A Parallel Population Genomic and Hydrodynamic Approach to Fishery Management of Highly-Dispersive Marine Invertebrates: The Case of the Fijian Black-Lip Pearl Oyster Pinctada margaritifera

Fishery management and conservation of marine species increasingly relies on genetic data to delineate biologically relevant stock boundaries. Unfortunately for high gene flow species which may display low, but statistically significant population structure, there is no clear consensus on the level of differentiation required to resolve distinct stocks. The use of fine-scale neutral and adaptive variation, considered together with environmental data can offer additional insights to this problem. Genome-wide genetic data (4,123 SNPs), together with an independent hydrodynamic particle dispersal model were used to inform farm and fishery management in the Fijian black-lip pearl oyster Pinctada margaritifera, where comprehensive fishery management is lacking, and the sustainability of exploitation uncertain. Weak fine-scale patterns of population structure were detected, indicative of broad-scale panmixia among wild oysters, while a hatchery-sourced farmed population exhibited a higher degree of genetic divergence (Fst = 0.0850–0.102). This hatchery-produced population had also experienced a bottleneck (NeLD = 5.1; 95% C.I. = [5.1–5.3]); compared to infinite NeLD estimates for all wild oysters. Simulation of larval transport pathways confirmed the existence of broad-scale mixture by surface ocean currents, correlating well with fine-scale patterns of population structuring. Fst outlier tests failed to detect large numbers of loci supportive of selection, with 2–5 directional outlier SNPs identified (average Fst = 0.116). The lack of biologically significant population genetic structure, absence of evidence for local adaptation and larval dispersal simulation, all indicate the existence of a single genetic stock of P. margaritifera in the Fiji Islands. This approach using independent genomic and oceanographic tools has allowed fundamental insights into stock structure in this species, with transferability to other highly-dispersive marine taxa for their conservation and management.

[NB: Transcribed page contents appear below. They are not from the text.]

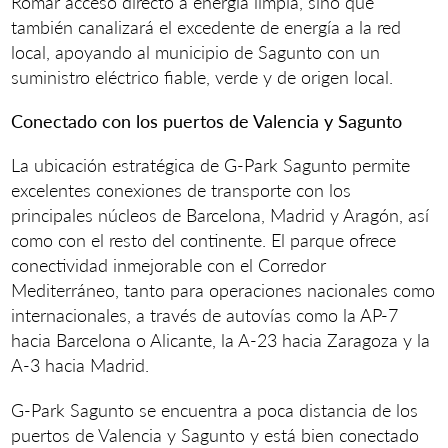
Romar acceso directo a energía limpia, sino que
también canalizará el excedente de energía a la red
local, apoyando al municipio de Sagunto con un
suministro eléctrico fiable, verde y de origen local.
Conectado con los puertos de Valencia y Sagunto
La ubicación estratégica de G-Park Sagunto permite
excelentes conexiones de transporte con los
principales núcleos de Barcelona, Madrid y Aragón, así
como con el resto del continente. El parque ofrece
conectividad inmejorable con el Corredor
Mediterráneo, tanto para operaciones nacionales como
internacionales, a través de autovías como la AP-7
hacia Barcelona o Alicante, la A-23 hacia Zaragoza y la
A-3 hacia Madrid.
G-Park Sagunto se encuentra a poca distancia de los
puertos de Valencia y Sagunto y está bien conectado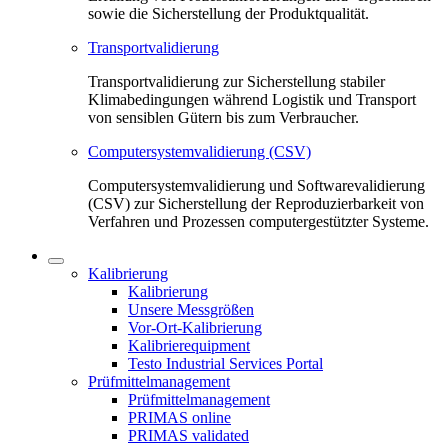
sowie die Sicherstellung der Produktqualität.
Transportvalidierung
Transportvalidierung zur Sicherstellung stabiler
Klimabedingungen während Logistik und Transport
von sensiblen Gütern bis zum Verbraucher.
Computersystemvalidierung (CSV)
Computersystemvalidierung und Softwarevalidierung
(CSV) zur Sicherstellung der Reproduzierbarkeit von
Verfahren und Prozessen computergestützter Systeme.
Kalibrierung
Kalibrierung
Unsere Messgrößen
Vor-Ort-Kalibrierung
Kalibrierequipment
Testo Industrial Services Portal
Prüfmittelmanagement
Prüfmittelmanagement
PRIMAS online
PRIMAS validated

渔业管理与海洋物种保护愈发依赖遗传数据，以划定具有生物学意义的渔业种群边界。遗憾的是，对于那些基因流水平较高、仅表现出微弱但具统计学显著性群体结构的物种而言，学界尚未就分辨其不同渔业种群所需的遗传分化程度达成明确共识。若将精细尺度的中性与适应性遗传变异与环境数据结合分析，可为解决这一难题提供新的研究视角。本研究以斐济黑唇珍珠贝（*Pinctada margaritifera*）为研究对象，该物种尚未建立完善的渔业管理制度，其捕捞可持续性尚不明确。研究采用全基因组遗传数据（4123个单核苷酸多态性（Single Nucleotide Polymorphism, SNP）位点），结合独立的水动力粒子扩散模型，为其养殖与渔业管理提供科学支撑。研究检测到微弱的精细尺度群体结构特征，表明野生珠贝群体整体处于随机泛交状态；而一个孵化场来源的养殖群体则表现出更高水平的遗传分化（固定指数（Fixation Index, Fst）= 0.0850~0.102）。与所有野生群体的无限有效种群大小（基于连锁不平衡估计的有效种群大小NeLD）估计值相比，该孵化繁育群体还经历了瓶颈效应（NeLD = 5.1；95%置信区间（C.I.）= [5.1~5.3]）。幼虫扩散路径的模拟结果证实，表层洋流会形成大范围的幼虫混合现象，这与群体结构的精细尺度分布模式高度吻合。Fst异常位点检测未发现大量受选择的基因座，仅鉴定出2~5个定向选择的异常SNPs（平均Fst = 0.116）。缺乏具有生物学意义的群体遗传结构、未检测到局部适应的证据，结合幼虫扩散模拟结果，均表明斐济海域的*P. margaritifera*仅存在单一遗传渔业种群。本研究结合独立的基因组学与海洋学研究手段，为该物种种群结构的解析提供了基础性认知，该方法也可为其他高扩散性海洋类群的保护与管理提供借鉴。